Finalmente Federico II se hizo a la mar, pero entonces cayó él mismo enfermo y se volvió atrás. Gregorio IX, ya de antes gravemente irritado por la conducta del emperador, lo excomulgó. Entonces, con poca gente, Federico se dirigió realmente a Palestina y obtuvo del sultán un tratado que no era del todo desfavorable: los cristianos renunciaban al resto de Siria, pero obtenían Jerusalén, Belén, Nazaret y una faja de tierra que unía los Santos Lugares con el puerto de Acre.
El excomulgado emperador se coronó rey de Jerusalén en la basílica del Santo Sepulcro, mientras el patriarca fulminaba el entredicho. Seguidamente Federico regresó a Apulia. El estado de cosas creado por él no duró mucho tiempo; en 1244 Jerusalén fue definitivamente arrebatado a los cristianos, y a éstos no les quedó más que Jaffa, Acre y, en el Norte, Antioquía.

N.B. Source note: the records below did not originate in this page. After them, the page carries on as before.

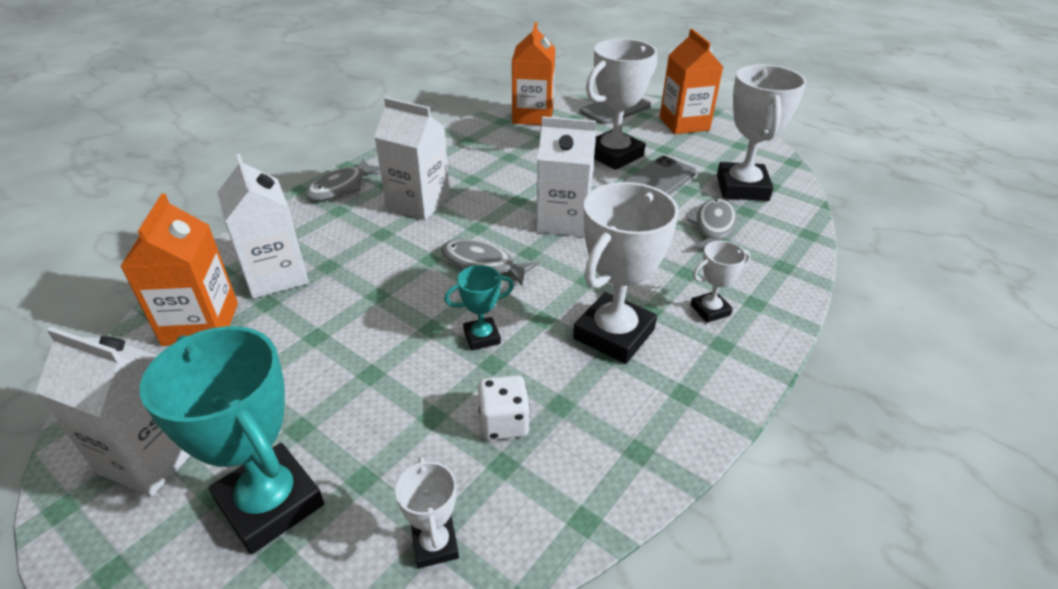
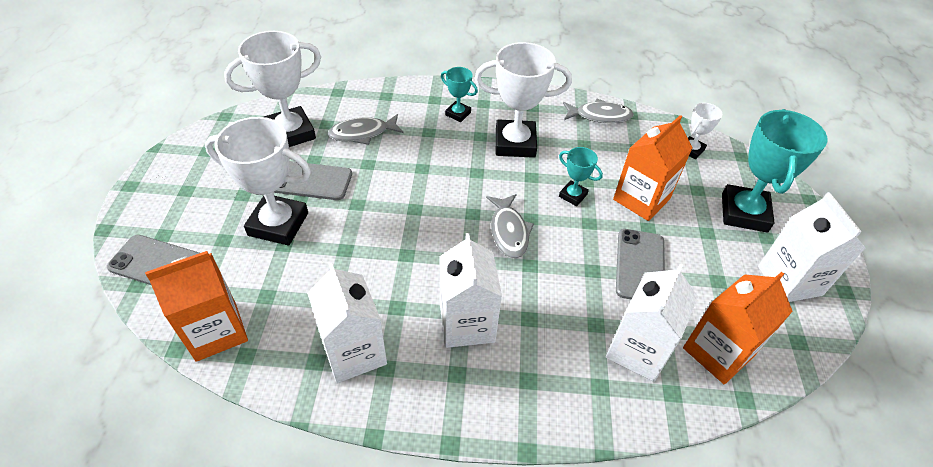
camera: 125 degrees left, 10 degrees up
grey fish [305,158,380,200] -> grey fish moved to [563,99,634,123]
white dice [478,375,530,440] -> none
white carton [536,116,596,237] -> white carton moved to [307,263,387,383]
orange carton [659,29,723,134] -> orange carton moved to [613,115,693,221]
white trophy [691,241,751,323] -> turquoise trophy [441,67,478,122]
none -> grey phone [616,229,665,300]

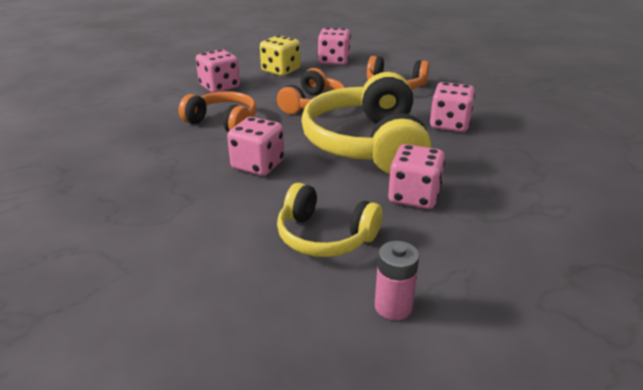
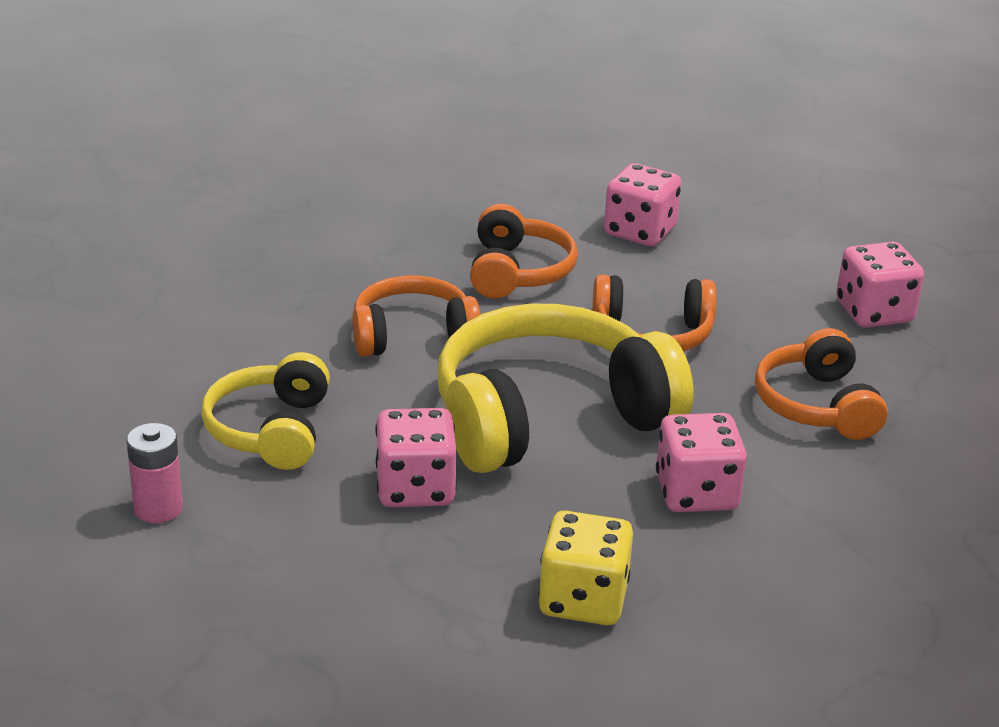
camera: 65 degrees right, 0 degrees up
pink dice [227,117,284,176] -> orange headphones [352,275,481,357]
yellow dice [260,35,300,76] -> yellow dice moved to [538,511,633,625]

En 1245 el concilio de Lyon decidió promover una nueva cruzada, pero como continuaba la disputa entre el emperador Federico II y el papa, y por lo demás el entusiasmo estaba ya muy decaído, sólo el rey de Francia Luis IX el Santo (1226-1270) se puso en camino hacia Tierra Santa. Conquistó Damieta en 1249, pero cayó prisionero y tuvo que pagar un rescate. Hasta 1254 se quedó en Palestina, como un particular, rescatando a muchos esclavos cristianos; luego volvió a su tierra.

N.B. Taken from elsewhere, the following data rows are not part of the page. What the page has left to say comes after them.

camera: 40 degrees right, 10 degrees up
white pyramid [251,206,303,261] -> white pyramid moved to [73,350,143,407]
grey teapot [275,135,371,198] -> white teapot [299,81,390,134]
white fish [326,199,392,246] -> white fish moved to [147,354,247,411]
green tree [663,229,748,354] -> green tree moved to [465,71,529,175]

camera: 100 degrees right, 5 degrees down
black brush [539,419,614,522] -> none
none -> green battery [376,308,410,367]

El año 1261 trajo el fin del imperio latino. Apoyado por los genoveses, rivales de los venecianos, el emperador de Nicea, Miguel Paleólogo conquistó Constantinopla. El emperador Balduino II, el patriarca latino y los venecianos se dieron a la fuga. De todos modos, los venecianos conservaron en su poder numerosas islas.

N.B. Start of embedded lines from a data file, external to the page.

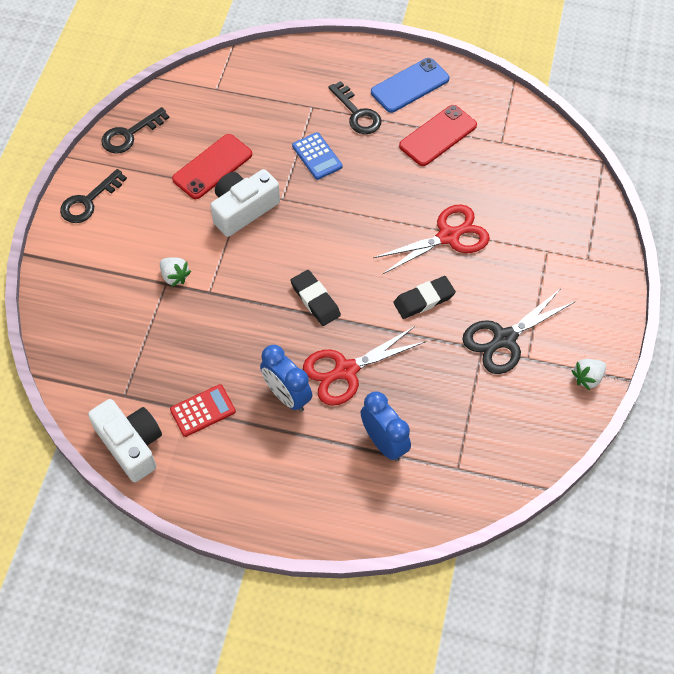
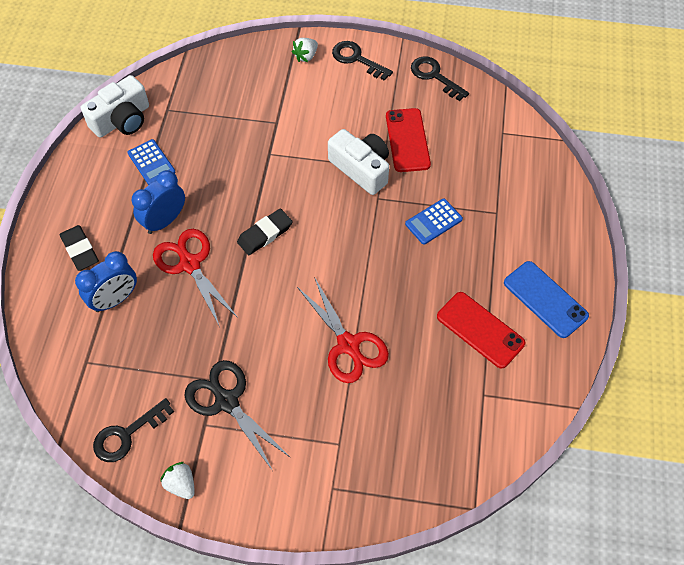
camera: 85 degrees right, 0 degrees up
white strawberry [160,257,191,287] -> white strawberry moved to [292,38,318,62]
red calculator [170,384,236,437] -> blue calculator [127,139,175,185]
red phone [172,134,252,199] -> red phone turned 45 degrees clockwise [386,108,431,172]
black key [329,81,381,134] -> black key moved to [93,398,174,462]
black eraser [393,276,456,319] -> black eraser moved to [59,225,99,271]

En el Peloponeso el principado de Morea, bajo la capaz dinastía de los Villehardouin, subsistió hasta 1446, y hasta 1456 el ducado de Atenas, donde desde 1333 dominaba la familia de mercaderes florentinos de los Acciajuoli. En el año 1268 los cristianos perdieron Jaffa y Antioquía. No les quedaba más que Acre. Luis IX se puso de nuevo en camino, pero sólo pudo llegar hasta Cartago, donde murió de la peste. En 1291 cayó también Acre.